In Openbox, I call Nitrogen via a key combo (I use SUPER + b, as in background) which runs this command:
nitrogen --no-recurse --sort=alpha ~/Pictures/wallpapers
--no-recurse tells nitrogen not to go into subdirectories, which is a smart thing to do considering that file managers make smaller thumbnails of the images and you usually have a hidden subdirectory with loads of tiny pictures you actually don't want to be your wallpaper.
--sort=alpha is sorting the images alphabetically.
Other options: ralpha - reversed alphabetical order, time - according to modified time, rtime - same as time, but reversed.
Of course, Openbox doesn't know that I want to load a wallpaper at startup, so I put this command in my .xinitrc / .xsession (my .xsession is actually just a symlink to my .xinitrc).
nitrogen --restore &
An empty root window with a wallpaper gives me the perfect opportunity to have a sort of live display of my system logs. There is this nifty command tool called tail which lets you view the last 10 lines of a text file in the console, while always listening in and updating, so you always get the last log entries.

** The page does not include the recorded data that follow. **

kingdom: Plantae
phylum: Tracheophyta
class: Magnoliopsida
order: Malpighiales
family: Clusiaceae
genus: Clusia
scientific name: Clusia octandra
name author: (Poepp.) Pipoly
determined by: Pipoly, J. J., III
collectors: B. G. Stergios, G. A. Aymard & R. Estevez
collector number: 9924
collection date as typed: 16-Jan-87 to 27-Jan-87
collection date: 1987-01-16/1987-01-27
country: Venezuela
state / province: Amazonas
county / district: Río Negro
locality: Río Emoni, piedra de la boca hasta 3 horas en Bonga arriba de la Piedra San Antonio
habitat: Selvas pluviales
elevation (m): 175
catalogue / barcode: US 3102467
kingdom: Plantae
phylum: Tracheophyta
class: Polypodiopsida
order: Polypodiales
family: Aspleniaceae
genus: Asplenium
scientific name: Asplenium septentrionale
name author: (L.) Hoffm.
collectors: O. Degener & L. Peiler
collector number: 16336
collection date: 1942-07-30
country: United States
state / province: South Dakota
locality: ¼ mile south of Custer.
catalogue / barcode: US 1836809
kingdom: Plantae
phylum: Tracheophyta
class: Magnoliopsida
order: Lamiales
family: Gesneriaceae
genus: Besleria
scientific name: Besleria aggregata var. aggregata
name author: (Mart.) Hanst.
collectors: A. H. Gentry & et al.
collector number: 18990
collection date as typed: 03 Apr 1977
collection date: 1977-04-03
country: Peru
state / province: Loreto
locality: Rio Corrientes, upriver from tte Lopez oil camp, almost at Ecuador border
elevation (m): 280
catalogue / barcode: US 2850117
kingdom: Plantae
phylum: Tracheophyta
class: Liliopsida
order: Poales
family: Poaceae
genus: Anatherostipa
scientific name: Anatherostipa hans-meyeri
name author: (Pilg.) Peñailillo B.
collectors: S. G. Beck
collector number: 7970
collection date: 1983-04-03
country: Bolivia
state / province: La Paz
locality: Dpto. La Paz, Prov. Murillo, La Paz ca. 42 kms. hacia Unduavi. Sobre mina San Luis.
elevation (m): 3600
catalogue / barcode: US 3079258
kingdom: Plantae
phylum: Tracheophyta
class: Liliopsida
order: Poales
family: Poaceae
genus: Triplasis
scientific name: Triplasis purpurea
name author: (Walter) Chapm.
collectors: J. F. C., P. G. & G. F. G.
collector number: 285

The same is available for the root window, but as a different programme called root-tail (website, deb).
I have this in my .xinitrc:
root-tail -g 800x250+40+460 -font -misc-fixed-*-*-*-*-*-100-*-*-*-*-*-1 /var/log/messages
-g stands for geometry. This is the standard X stuff - the first 2 numbers are the width and height of the invisible text window in which to present the message. The other 2 numbers are the x and y coordinates on screen. Note that, as root-tail is essentially just console output, the coordinates are lines rather than pixels! You will have to experiment with this one to fit your needs and screen resolution. Mine is 1366x768. Refer to the man page for more.
-font is obvious. I have chosen an old X font without antialiasing (though I'm not even sure if trutype fonts with smoothing are even supported). This is the standard fixed width font and it works well for me.
The last bit is the log file in question. On Debian, I had to allow read access for /var/log/messages. This log shows events like USB keys being plugged in and such and hence is rather useful.